** PROVIDED ENTRIES follows **

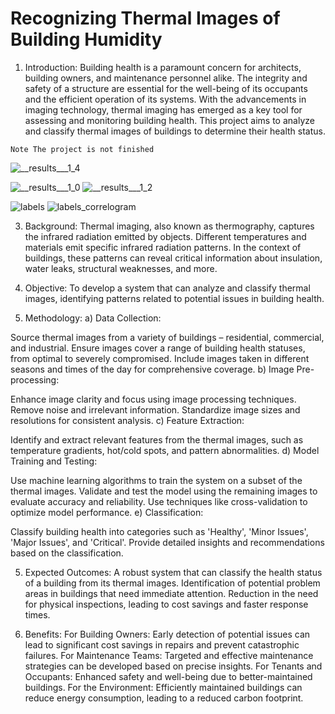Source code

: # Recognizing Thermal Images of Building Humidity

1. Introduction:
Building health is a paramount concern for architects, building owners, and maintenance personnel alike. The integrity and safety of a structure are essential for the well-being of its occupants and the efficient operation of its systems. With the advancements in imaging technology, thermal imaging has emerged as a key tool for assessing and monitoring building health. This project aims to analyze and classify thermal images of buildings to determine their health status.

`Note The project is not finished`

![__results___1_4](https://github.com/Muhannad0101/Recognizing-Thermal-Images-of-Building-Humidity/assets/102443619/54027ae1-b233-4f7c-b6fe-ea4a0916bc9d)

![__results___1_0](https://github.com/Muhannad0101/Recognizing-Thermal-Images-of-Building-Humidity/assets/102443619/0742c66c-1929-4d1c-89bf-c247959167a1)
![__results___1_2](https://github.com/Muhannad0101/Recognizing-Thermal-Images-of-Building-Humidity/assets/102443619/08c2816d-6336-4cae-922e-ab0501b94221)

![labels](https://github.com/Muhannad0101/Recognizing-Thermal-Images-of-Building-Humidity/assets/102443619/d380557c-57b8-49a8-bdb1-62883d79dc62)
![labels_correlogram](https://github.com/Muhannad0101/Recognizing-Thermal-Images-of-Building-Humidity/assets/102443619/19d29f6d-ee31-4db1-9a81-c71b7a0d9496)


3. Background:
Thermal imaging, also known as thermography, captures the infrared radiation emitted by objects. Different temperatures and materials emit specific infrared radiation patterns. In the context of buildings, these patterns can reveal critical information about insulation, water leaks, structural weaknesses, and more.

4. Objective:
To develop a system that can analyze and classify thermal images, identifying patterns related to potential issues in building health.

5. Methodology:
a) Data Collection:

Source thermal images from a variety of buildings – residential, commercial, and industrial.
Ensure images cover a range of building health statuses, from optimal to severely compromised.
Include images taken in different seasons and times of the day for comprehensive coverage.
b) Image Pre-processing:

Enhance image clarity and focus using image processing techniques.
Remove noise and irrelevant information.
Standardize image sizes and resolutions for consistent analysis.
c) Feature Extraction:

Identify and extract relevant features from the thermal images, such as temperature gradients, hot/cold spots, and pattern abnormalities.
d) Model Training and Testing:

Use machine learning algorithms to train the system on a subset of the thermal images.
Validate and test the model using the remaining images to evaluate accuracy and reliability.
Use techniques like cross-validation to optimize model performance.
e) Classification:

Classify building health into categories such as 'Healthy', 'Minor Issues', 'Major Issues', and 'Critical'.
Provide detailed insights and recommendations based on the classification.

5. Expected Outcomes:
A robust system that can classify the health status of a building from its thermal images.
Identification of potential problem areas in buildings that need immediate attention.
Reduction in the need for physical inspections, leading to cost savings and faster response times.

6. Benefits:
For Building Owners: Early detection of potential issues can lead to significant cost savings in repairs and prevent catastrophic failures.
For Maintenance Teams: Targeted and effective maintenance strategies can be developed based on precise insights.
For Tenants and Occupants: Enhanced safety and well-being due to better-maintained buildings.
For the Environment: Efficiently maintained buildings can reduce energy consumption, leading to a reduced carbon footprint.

** End of PROVIDED ENTRIES **

BRIEF: Everything in the entries must be written out exactly; the pictures stay out.

YOUR RESPONSE:
Source code

: # Recognizing Thermal Images of Building Humidity

1. Introduction:
Building health is a paramount concern for architects, building owners, and maintenance personnel alike. The integrity and safety of a structure are essential for the well-being of its occupants and the efficient operation of its systems. With the advancements in imaging technology, thermal imaging has emerged as a key tool for assessing and monitoring building health. This project aims to analyze and classify thermal images of buildings to determine their health status.

`Note The project is not finished`

![__results___1_4](https://github.com/Muhannad0101/Recognizing-Thermal-Images-of-Building-Humidity/assets/102443619/54027ae1-b233-4f7c-b6fe-ea4a0916bc9d)

![__results___1_0](https://github.com/Muhannad0101/Recognizing-Thermal-Images-of-Building-Humidity/assets/102443619/0742c66c-1929-4d1c-89bf-c247959167a1)
![__results___1_2](https://github.com/Muhannad0101/Recognizing-Thermal-Images-of-Building-Humidity/assets/102443619/08c2816d-6336-4cae-922e-ab0501b94221)

![labels](https://github.com/Muhannad0101/Recognizing-Thermal-Images-of-Building-Humidity/assets/102443619/d380557c-57b8-49a8-bdb1-62883d79dc62)
![labels_correlogram](https://github.com/Muhannad0101/Recognizing-Thermal-Images-of-Building-Humidity/assets/102443619/19d29f6d-ee31-4db1-9a81-c71b7a0d9496)


3. Background:
Thermal imaging, also known as thermography, captures the infrared radiation emitted by objects. Different temperatures and materials emit specific infrared radiation patterns. In the context of buildings, these patterns can reveal critical information about insulation, water leaks, structural weaknesses, and more.

4. Objective:
To develop a system that can analyze and classify thermal images, identifying patterns related to potential issues in building health.

5. Methodology:
a) Data Collection:

Source thermal images from a variety of buildings – residential, commercial, and industrial.
Ensure images cover a range of building health statuses, from optimal to severely compromised.
Include images taken in different seasons and times of the day for comprehensive coverage.
b) Image Pre-processing:

Enhance image clarity and focus using image processing techniques.
Remove noise and irrelevant information.
Standardize image sizes and resolutions for consistent analysis.
c) Feature Extraction:

Identify and extract relevant features from the thermal images, such as temperature gradients, hot/cold spots, and pattern abnormalities.
d) Model Training and Testing:

Use machine learning algorithms to train the system on a subset of the thermal images.
Validate and test the model using the remaining images to evaluate accuracy and reliability.
Use techniques like cross-validation to optimize model performance.
e) Classification:

Classify building health into categories such as 'Healthy', 'Minor Issues', 'Major Issues', and 'Critical'.
Provide detailed insights and recommendations based on the classification.

5. Expected Outcomes:
A robust system that can classify the health status of a building from its thermal images.
Identification of potential problem areas in buildings that need immediate attention.
Reduction in the need for physical inspections, leading to cost savings and faster response times.

6. Benefits:
For Building Owners: Early detection of potential issues can lead to significant cost savings in repairs and prevent catastrophic failures.
For Maintenance Teams: Targeted and effective maintenance strategies can be developed based on precise insights.
For Tenants and Occupants: Enhanced safety and well-being due to better-maintained buildings.
For the Environment: Efficiently maintained buildings can reduce energy consumption, leading to a reduced carbon footprint.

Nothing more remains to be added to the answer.